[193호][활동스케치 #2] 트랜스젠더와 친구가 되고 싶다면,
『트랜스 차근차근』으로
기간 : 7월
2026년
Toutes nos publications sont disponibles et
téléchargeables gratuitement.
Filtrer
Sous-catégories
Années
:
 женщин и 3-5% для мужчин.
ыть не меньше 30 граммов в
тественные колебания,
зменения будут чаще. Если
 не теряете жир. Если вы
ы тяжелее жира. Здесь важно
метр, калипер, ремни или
* * *
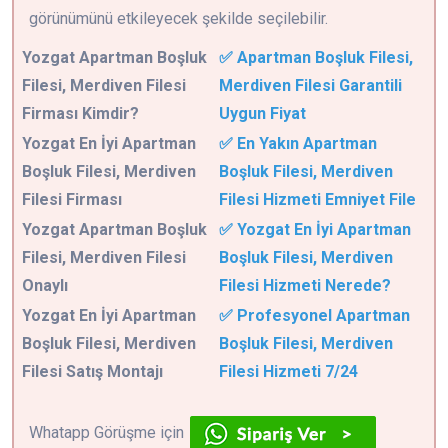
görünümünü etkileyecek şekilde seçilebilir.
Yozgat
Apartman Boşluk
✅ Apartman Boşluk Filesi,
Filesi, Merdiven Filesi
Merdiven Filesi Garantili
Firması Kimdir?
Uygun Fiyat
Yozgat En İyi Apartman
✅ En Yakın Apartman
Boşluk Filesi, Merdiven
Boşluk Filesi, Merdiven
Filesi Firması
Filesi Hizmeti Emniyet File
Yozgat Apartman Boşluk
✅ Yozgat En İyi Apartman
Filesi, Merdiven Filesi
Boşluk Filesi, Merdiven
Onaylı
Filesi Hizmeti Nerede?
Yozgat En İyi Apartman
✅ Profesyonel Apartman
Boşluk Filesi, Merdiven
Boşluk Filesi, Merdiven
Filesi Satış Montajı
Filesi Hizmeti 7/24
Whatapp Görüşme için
---
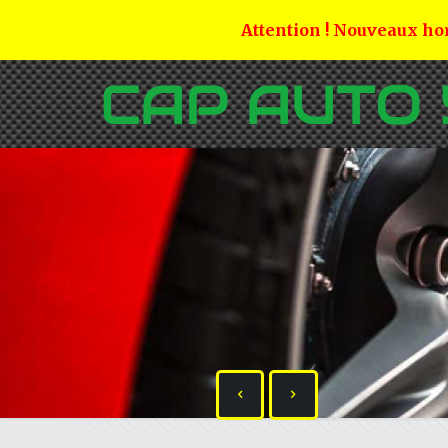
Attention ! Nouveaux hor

### [PROMPT]
Retype the lines of the items from the one containing "[193호][활동스케치 #2] 트랜스젠더와" through the one containing "метр, калипер, ремни или", keeping every character the same and including nothing else.

### [YOUR SOLUTION]
[193호][활동스케치 #2] 트랜스젠더와 친구가 되고 싶다면,
『트랜스 차근차근』으로
기간 : 7월
2026년
Toutes nos publications sont disponibles et
téléchargeables gratuitement.
Filtrer
Sous-catégories
Années
:
 женщин и 3-5% для мужчин.
ыть не меньше 30 граммов в
тественные колебания,
зменения будут чаще. Если
 не теряете жир. Если вы
ы тяжелее жира. Здесь важно
метр, калипер, ремни или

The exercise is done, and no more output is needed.